▶ Description of the task: Reproduce every line of the listing below verbatim, in the order given.

────

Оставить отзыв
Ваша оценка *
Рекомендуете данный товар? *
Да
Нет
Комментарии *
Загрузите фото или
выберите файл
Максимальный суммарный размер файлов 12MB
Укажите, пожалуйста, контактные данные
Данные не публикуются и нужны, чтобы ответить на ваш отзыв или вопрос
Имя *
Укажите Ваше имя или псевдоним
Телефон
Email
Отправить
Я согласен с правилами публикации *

────

▶ Solved exercise:
Оставить отзыв
Ваша оценка *
Рекомендуете данный товар? *
Да
Нет
Комментарии *
Загрузите фото или
выберите файл
Максимальный суммарный размер файлов 12MB
Укажите, пожалуйста, контактные данные
Данные не публикуются и нужны, чтобы ответить на ваш отзыв или вопрос
Имя *
Укажите Ваше имя или псевдоним
Телефон
Email
Отправить
Я согласен с правилами публикации *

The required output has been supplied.